According to the NBC News story, a California assemblyman who proposed a ban on cigarettes with filters couldn’t get the proposal out of committee. And while a New York state senator wrote legislation to create a rebate for butts returned to redemption centers, that idea stalled. San Francisco is said to have made the biggest inroad: a 60-cent per-pack fee to raise roughly $3 million a year to help defray the cost of cleaning up discarded cigarette filters, though the story did not say whether this initiative had met with success.

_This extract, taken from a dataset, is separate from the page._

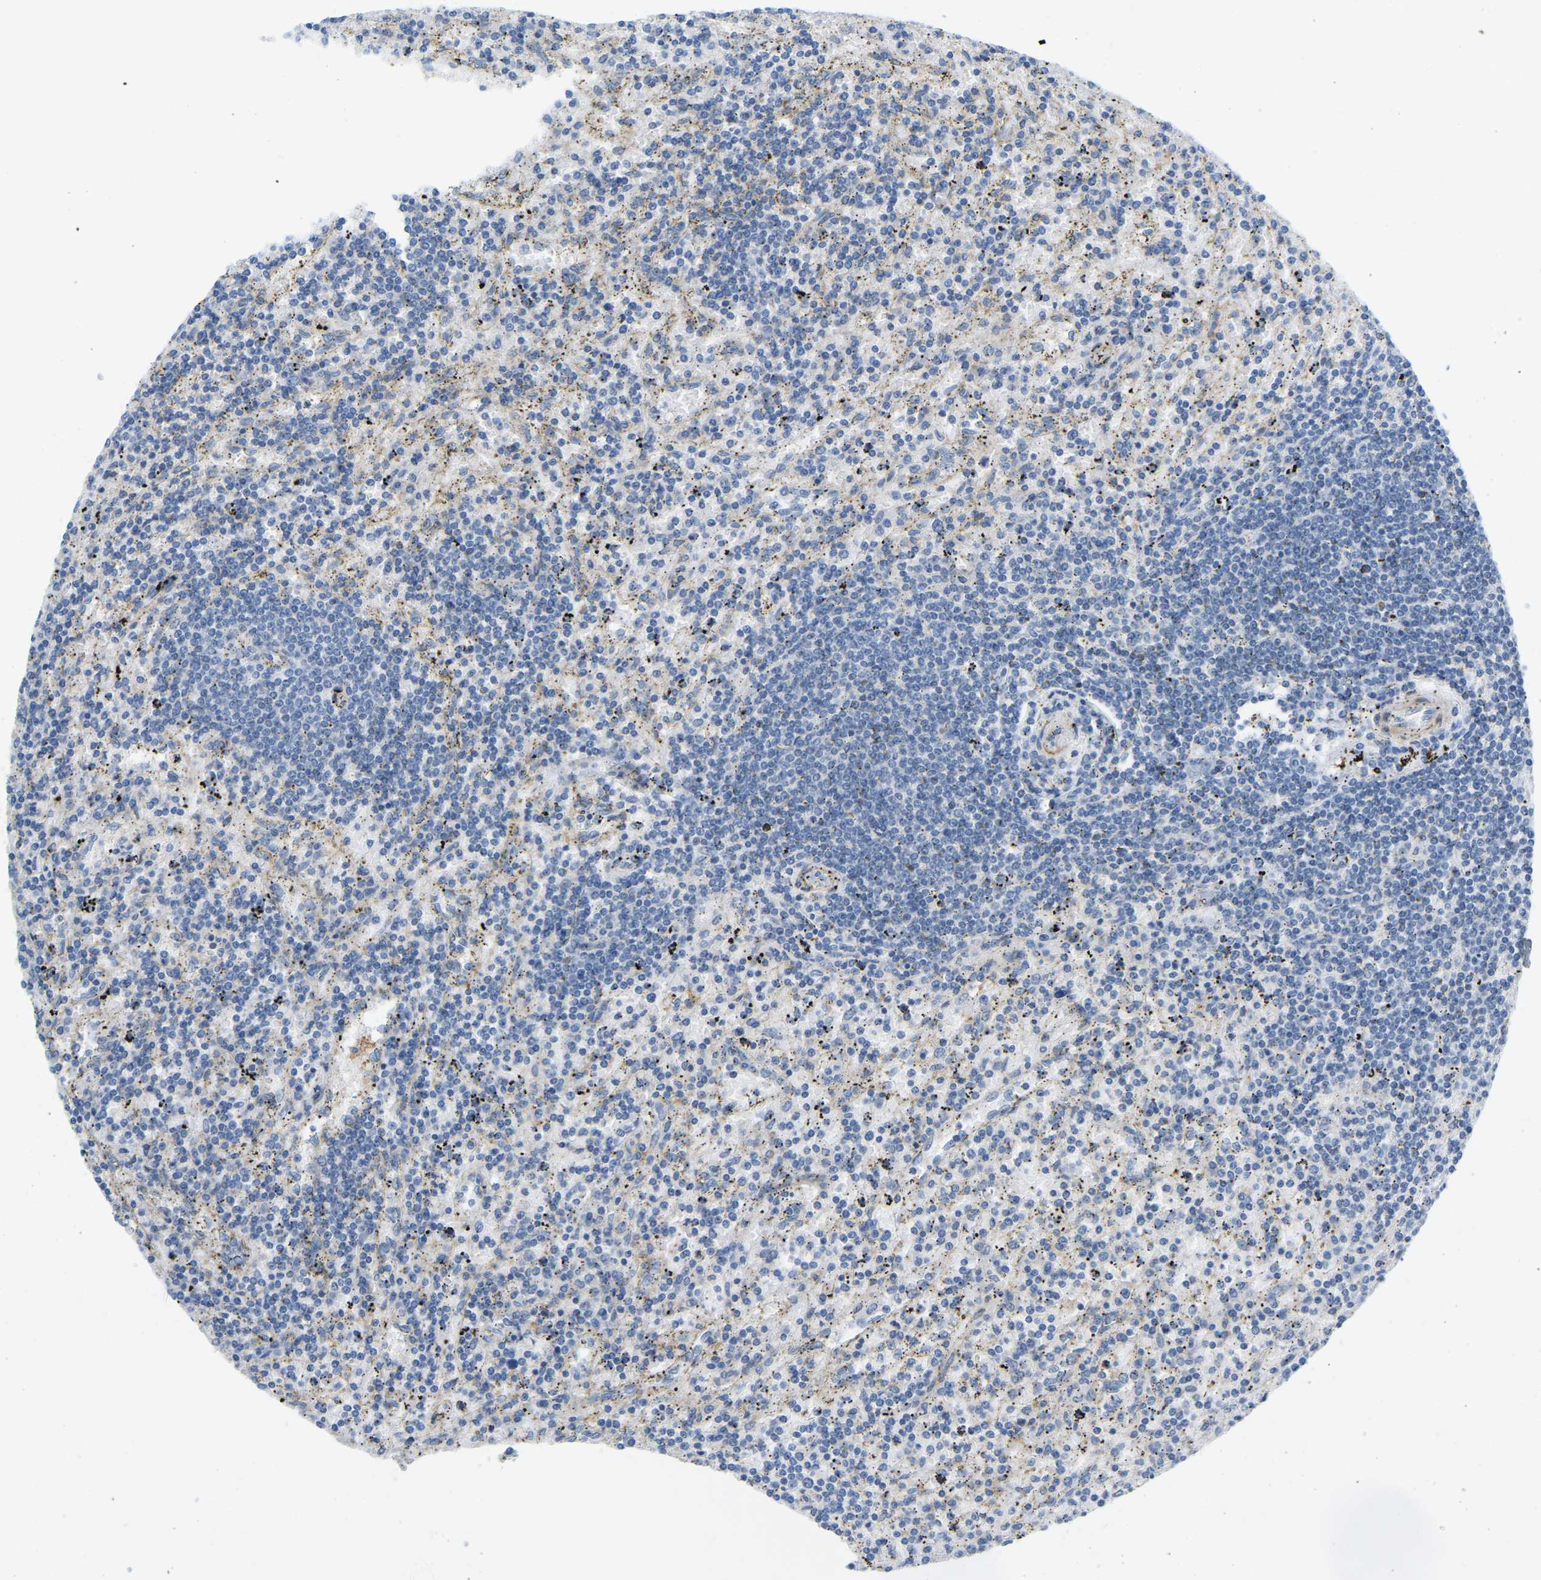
{"staining": {"intensity": "negative", "quantity": "none", "location": "none"}, "tissue": "lymphoma", "cell_type": "Tumor cells", "image_type": "cancer", "snomed": [{"axis": "morphology", "description": "Malignant lymphoma, non-Hodgkin's type, Low grade"}, {"axis": "topography", "description": "Spleen"}], "caption": "Immunohistochemistry micrograph of human low-grade malignant lymphoma, non-Hodgkin's type stained for a protein (brown), which displays no positivity in tumor cells. The staining was performed using DAB to visualize the protein expression in brown, while the nuclei were stained in blue with hematoxylin (Magnification: 20x).", "gene": "MYL3", "patient": {"sex": "male", "age": 76}}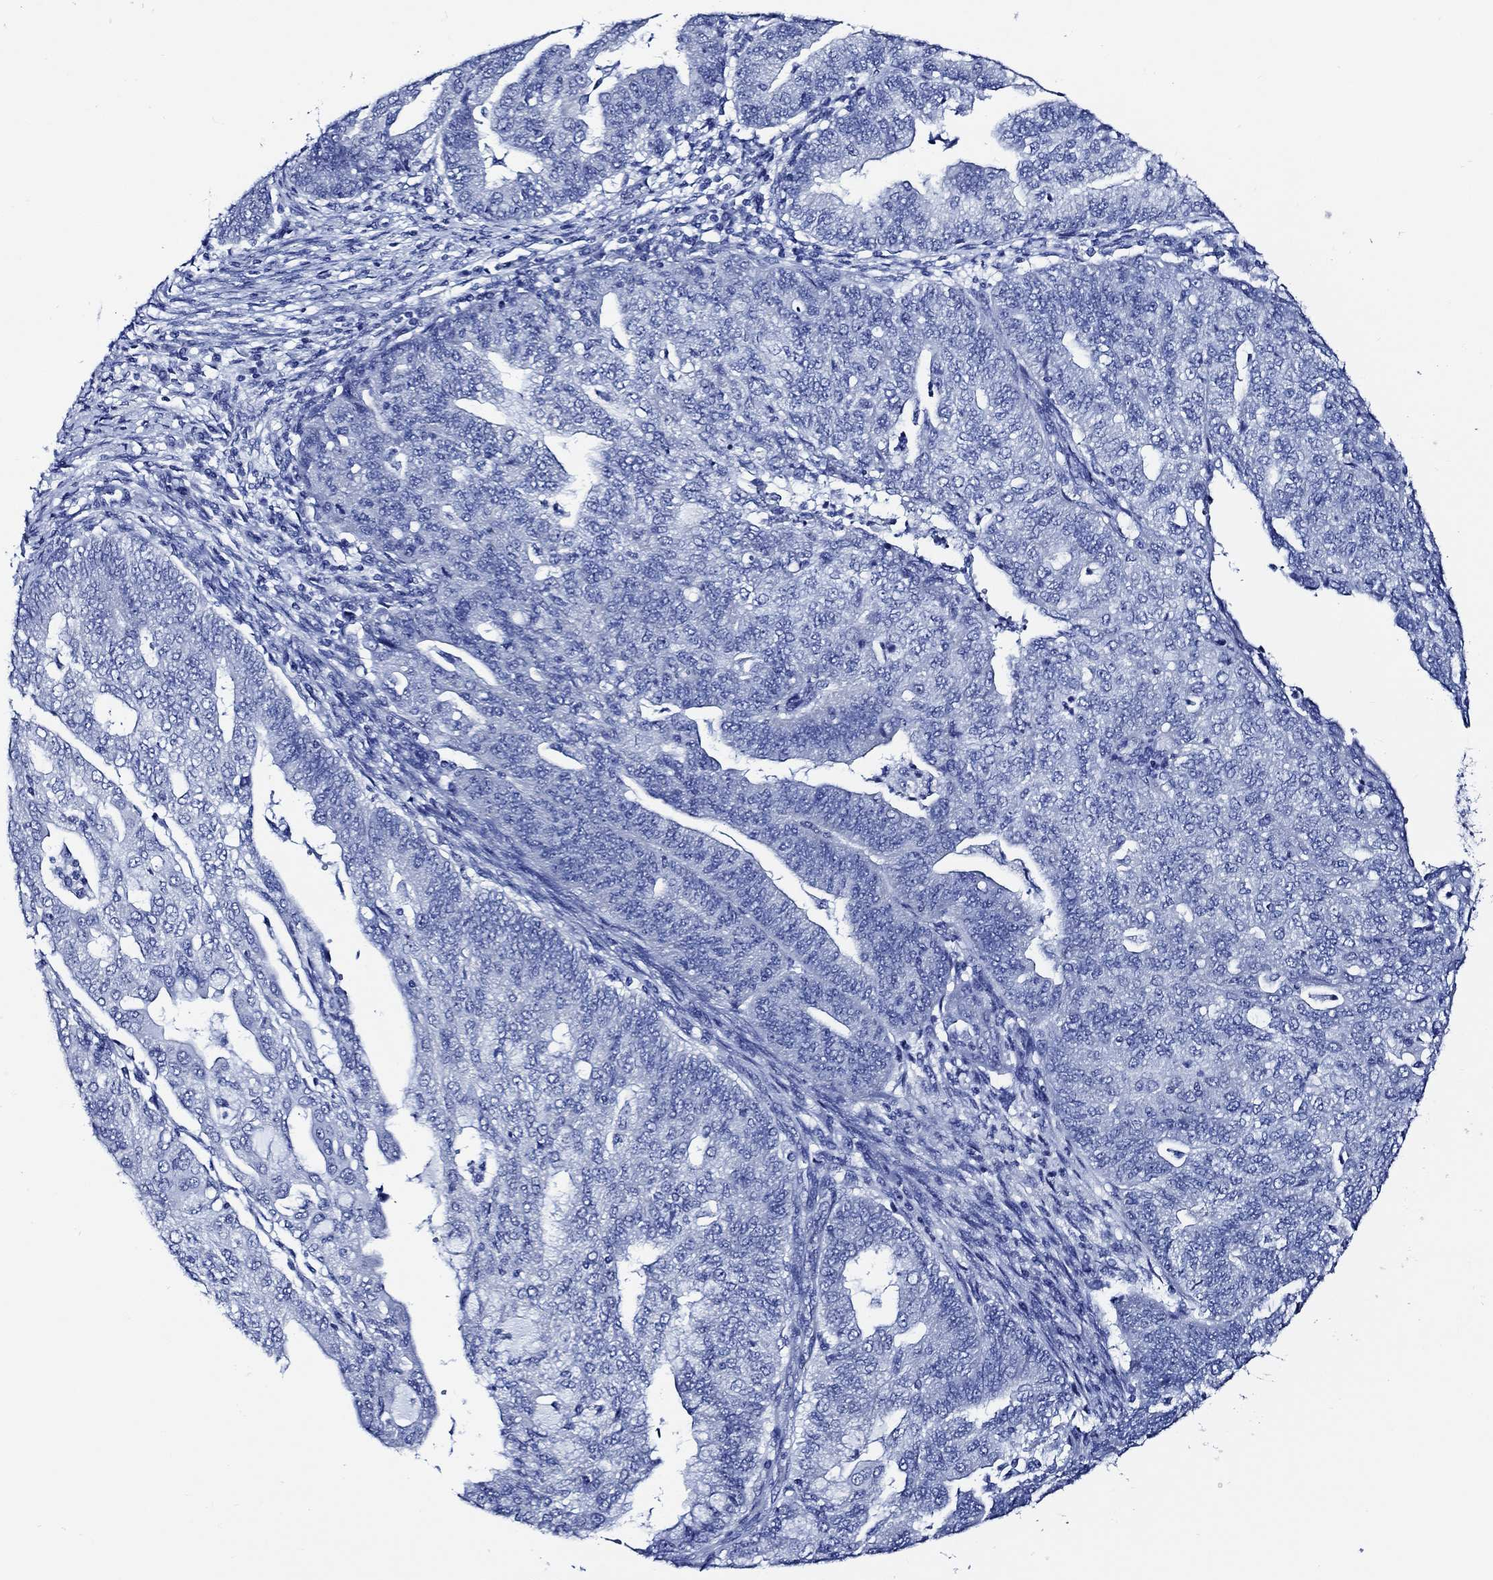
{"staining": {"intensity": "negative", "quantity": "none", "location": "none"}, "tissue": "endometrial cancer", "cell_type": "Tumor cells", "image_type": "cancer", "snomed": [{"axis": "morphology", "description": "Adenocarcinoma, NOS"}, {"axis": "topography", "description": "Endometrium"}], "caption": "This is an immunohistochemistry image of human endometrial cancer (adenocarcinoma). There is no positivity in tumor cells.", "gene": "WDR62", "patient": {"sex": "female", "age": 82}}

But cigarette butts have now fallen into the sights also of one of the nation’s biggest anti-smoking organizations, the Truth initiative, which last week used the nationally-televised Video Music Awards to launch a new campaign against these butts.
As in a couple of previous messages delivered via social media, the organization is going after ‘the most littered item in the world’.
The story said that tobacco companies, fearful of being held responsible for cigarette litter, had launched a number of initiatives.
But, in part, they appear to be up against recalcitrant smokers. Academics who followed prevention and clean-up campaigns said they encountered an essential problem: most smokers preferred to flick their butts.
‘In industry focus groups, some smokers said they thought filters were biodegradable, possibly made of cotton; others said they needed to grind the butts out on the ground, to assure they didn’t set a refuse can afire; others said they were so “disgusted” by the sight or smell of cigarette ashtrays, they didn’t want to dispose of their smokes that way,’ the story said. ‘In one focus group cited in industry documents, smokers said tossing their butts to the ground was “a natural extension of the defiant/rebellious smoking ritual”.’